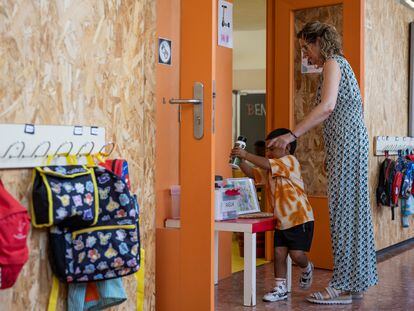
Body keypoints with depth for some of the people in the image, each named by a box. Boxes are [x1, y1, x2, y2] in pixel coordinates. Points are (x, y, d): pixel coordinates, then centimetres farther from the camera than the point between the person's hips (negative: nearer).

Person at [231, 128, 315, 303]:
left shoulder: (290, 161, -14)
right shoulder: (270, 170, 12)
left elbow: (267, 164, -27)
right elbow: (252, 173, 8)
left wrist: (246, 154, -27)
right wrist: (241, 160, -8)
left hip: (300, 217, -8)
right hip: (282, 219, 8)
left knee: (296, 254, -8)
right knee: (279, 253, 2)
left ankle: (307, 269, 26)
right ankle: (280, 288, 11)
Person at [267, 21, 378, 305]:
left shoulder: (333, 62, -6)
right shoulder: (339, 63, 23)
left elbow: (327, 106, -21)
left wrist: (292, 135, -23)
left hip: (345, 141, -10)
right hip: (350, 141, 10)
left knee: (344, 208, -8)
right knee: (352, 209, 10)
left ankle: (343, 286, -4)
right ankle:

○ ○ ○

Please show every line of the records above that holds the word "shoulder".

left shoulder: (290, 161, -14)
right shoulder: (270, 170, 12)
left shoulder: (333, 62, -6)
right shoulder: (339, 63, 23)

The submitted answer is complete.